Note that the par() command above is used to set graphical parameters, in this case to put two plots in a 2 row x 1 column grid (mfrow=c(2,1)), and then to return to the original single plot setting (mfrow=c(1,1)). The par() command has a bewildering array of options which you can look up in its help file.

The command sd() calculates the standard deviation for set of values in R.
Calculate the difference in standard deviations between treatment and control groups in wave 0 and in wave 1.

Reveal answer 
(sd(transphobia$tolerance.t0[transphobia$treat_ind == 1], na.rm=TRUE) - 
  sd(transphobia$tolerance.t0[transphobia$treat_ind == 0], na.rm=TRUE))

(sd(transphobia$tolerance.t1[transphobia$treat_ind == 1], na.rm=TRUE) - 
    sd(transphobia$tolerance.t1[transphobia$treat_ind == 0], na.rm=TRUE))
## [1] 0.114463
## [1] 0.1405
There is a difference in standard deviation between the treatment group and the control group in wave 1, but it appears to have been present (if very slightly weaker) in the baseline wave before the treatment happened, so there is little evidence of polarising effect of the treatment.

Question 4

How similar are individuals’ tolerance scores across different waves?

We can look at the relationship between the two waves visually by using a scatter plot with the tolerance score for one wave on the x-axis, and the tolerance score for another wave on the y-axis:

plot(transphobia$tolerance.t0,transphobia$tolerance.t1)

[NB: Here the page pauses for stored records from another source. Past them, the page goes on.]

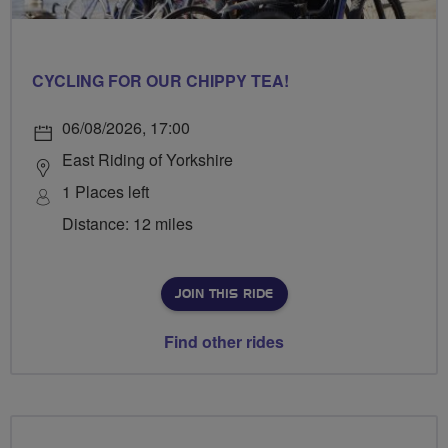
CYCLING FOR OUR CHIPPY TEA!
06/08/2026, 17:00
East Riding of Yorkshire
1 Places left
Distance: 12 miles
JOIN THIS RIDE
Find other rides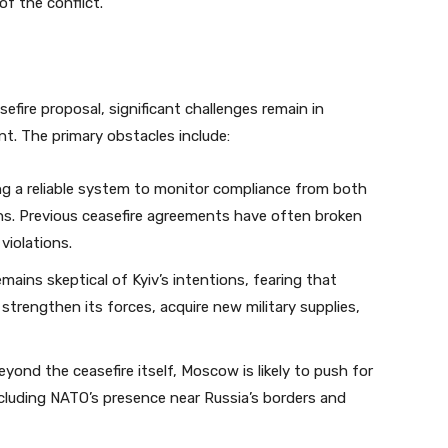
of the conflict.
sefire proposal, significant challenges remain in
nt. The primary obstacles include:
ng a reliable system to monitor compliance from both
tions. Previous ceasefire agreements have often broken
violations.
mains skeptical of Kyiv’s intentions, fearing that
 strengthen its forces, acquire new military supplies,
yond the ceasefire itself, Moscow is likely to push for
ncluding NATO’s presence near Russia’s borders and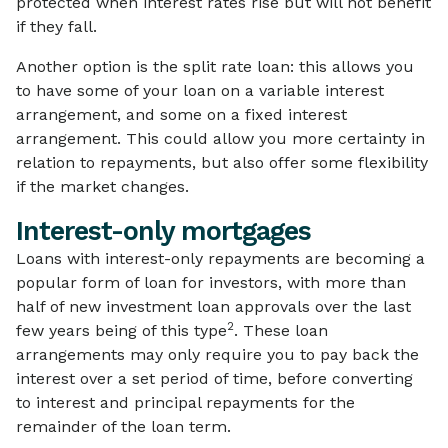
protected when interest rates rise but will not benefit
if they fall.
Another option is the split rate loan: this allows you
to have some of your loan on a variable interest
arrangement, and some on a fixed interest
arrangement. This could allow you more certainty in
relation to repayments, but also offer some flexibility
if the market changes.
Interest-only mortgages
Loans with interest-only repayments are becoming a
popular form of loan for investors, with more than
half of new investment loan approvals over the last
2
few years being of this type
. These loan
arrangements may only require you to pay back the
interest over a set period of time, before converting
to interest and principal repayments for the
remainder of the loan term.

Clearly these are positively correlated. We can calculate the correlation coefficient \(\rho\) with the command:

cor(transphobia$tolerance.t0,transphobia$tolerance.t1,use="pairwise.complete.obs")
## [1] 0.8290495
  1. Create scatter plots to look at the relationship between subsequent waves.
  2. What is the correlation coefficient between the waves?
Reveal answer

1.

We can look at the relationship between the next waves visually by using a scatter plots. As we are making three scatter plots, we can use the par() command for three plots in a 3 row x 1 column grid (mfrow=c(3,1)).

par(mfrow=c(3,1))
plot(transphobia$tolerance.t1,transphobia$tolerance.t2)
plot(transphobia$tolerance.t2,transphobia$tolerance.t3)
plot(transphobia$tolerance.t3,transphobia$tolerance.t4)

par(mfrow=c(1,1))

2.

We can calculate the correlation coefficient between the waves using the cor() function:

cor(transphobia$tolerance.t1,transphobia$tolerance.t2,use="pairwise.complete.obs")
cor(transphobia$tolerance.t2,transphobia$tolerance.t3,use="pairwise.complete.obs")
cor(transphobia$tolerance.t3,transphobia$tolerance.t4,use="pairwise.complete.obs")
## [1] 0.8749074
## [1] 0.9175045
## [1] 0.9128597
The scatter plots and correlations provide an additional confirmation that the treatment did something enduring.